- _Try it_:
Repeat the records below exactly, leaving out any pictures.

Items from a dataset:
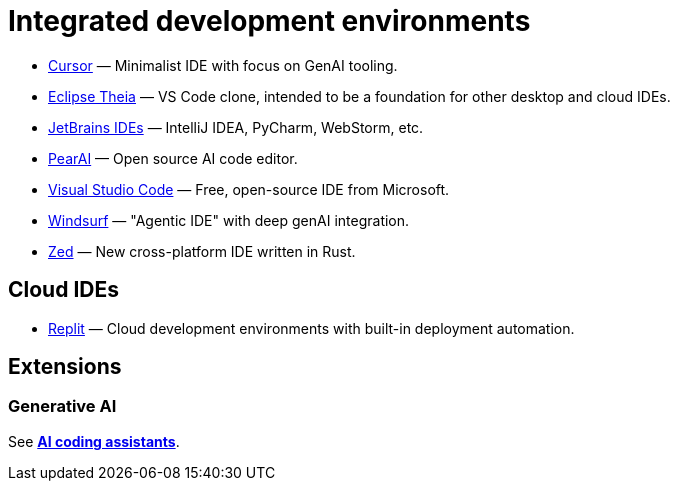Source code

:= Integrated development environments

* https://www.cursor.com/[Cursor] — Minimalist IDE with focus on GenAI tooling.
* https://theia-ide.org/[Eclipse Theia] — VS Code clone, intended to be a foundation for other desktop and cloud IDEs.
* https://www.jetbrains.com/ides/[JetBrains IDEs] — IntelliJ IDEA, PyCharm, WebStorm, etc.
* https://trypear.ai/[PearAI] — Open source AI code editor.
* https://code.visualstudio.com/[Visual Studio Code] — Free, open-source IDE from Microsoft.
* https://codeium.com/windsurf[Windsurf] — "Agentic IDE" with deep genAI integration.
* https://zed.dev/[Zed] — New cross-platform IDE written in Rust.

== Cloud IDEs

* https://replit.com/cloud-development-environment[Replit] — Cloud development environments with built-in deployment automation.

== Extensions

=== Generative AI

See *link:./ai-coding-assistants.adoc[AI coding assistants]*.
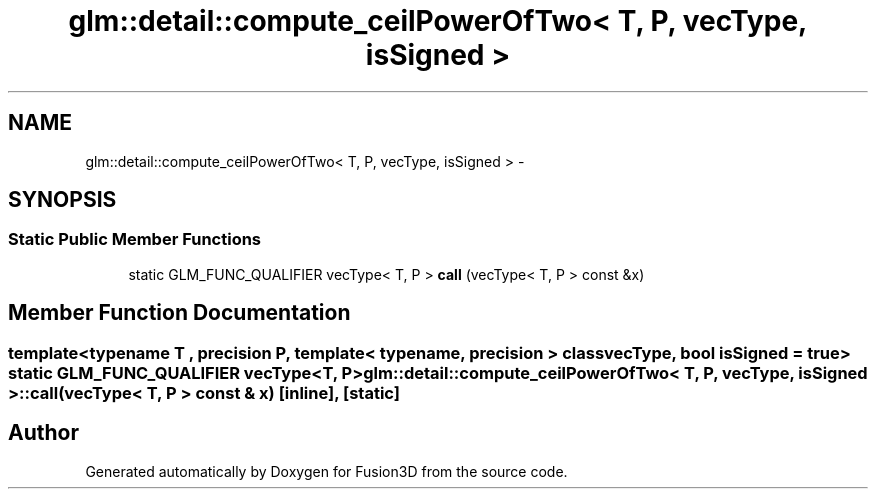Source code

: .TH "glm::detail::compute_ceilPowerOfTwo< T, P, vecType, isSigned >" 3 "Tue Nov 24 2015" "Version 0.0.0.1" "Fusion3D" \" -*- nroff -*-
.ad l
.nh
.SH NAME
glm::detail::compute_ceilPowerOfTwo< T, P, vecType, isSigned > \- 
.SH SYNOPSIS
.br
.PP
.SS "Static Public Member Functions"

.in +1c
.ti -1c
.RI "static GLM_FUNC_QUALIFIER vecType< T, P > \fBcall\fP (vecType< T, P > const &x)"
.br
.in -1c
.SH "Member Function Documentation"
.PP 
.SS "template<typename T , precision P, template< typename, precision > class vecType, bool isSigned = true> static GLM_FUNC_QUALIFIER vecType<T, P> \fBglm::detail::compute_ceilPowerOfTwo\fP< T, P, vecType, isSigned >::call (vecType< T, P > const & x)\fC [inline]\fP, \fC [static]\fP"


.SH "Author"
.PP 
Generated automatically by Doxygen for Fusion3D from the source code\&.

- _Written reply_:
Source code

:= Integrated development environments

* https://www.cursor.com/[Cursor] — Minimalist IDE with focus on GenAI tooling.
* https://theia-ide.org/[Eclipse Theia] — VS Code clone, intended to be a foundation for other desktop and cloud IDEs.
* https://www.jetbrains.com/ides/[JetBrains IDEs] — IntelliJ IDEA, PyCharm, WebStorm, etc.
* https://trypear.ai/[PearAI] — Open source AI code editor.
* https://code.visualstudio.com/[Visual Studio Code] — Free, open-source IDE from Microsoft.
* https://codeium.com/windsurf[Windsurf] — "Agentic IDE" with deep genAI integration.
* https://zed.dev/[Zed] — New cross-platform IDE written in Rust.

== Cloud IDEs

* https://replit.com/cloud-development-environment[Replit] — Cloud development environments with built-in deployment automation.

== Extensions

=== Generative AI

See *link:./ai-coding-assistants.adoc[AI coding assistants]*.
Source code

: .TH "glm::detail::compute_ceilPowerOfTwo< T, P, vecType, isSigned >" 3 "Tue Nov 24 2015" "Version 0.0.0.1" "Fusion3D" \" -*- nroff -*-
.ad l
.nh
.SH NAME
glm::detail::compute_ceilPowerOfTwo< T, P, vecType, isSigned > \- 
.SH SYNOPSIS
.br
.PP
.SS "Static Public Member Functions"

.in +1c
.ti -1c
.RI "static GLM_FUNC_QUALIFIER vecType< T, P > \fBcall\fP (vecType< T, P > const &x)"
.br
.in -1c
.SH "Member Function Documentation"
.PP 
.SS "template<typename T , precision P, template< typename, precision > class vecType, bool isSigned = true> static GLM_FUNC_QUALIFIER vecType<T, P> \fBglm::detail::compute_ceilPowerOfTwo\fP< T, P, vecType, isSigned >::call (vecType< T, P > const & x)\fC [inline]\fP, \fC [static]\fP"


.SH "Author"
.PP 
Generated automatically by Doxygen for Fusion3D from the source code\&.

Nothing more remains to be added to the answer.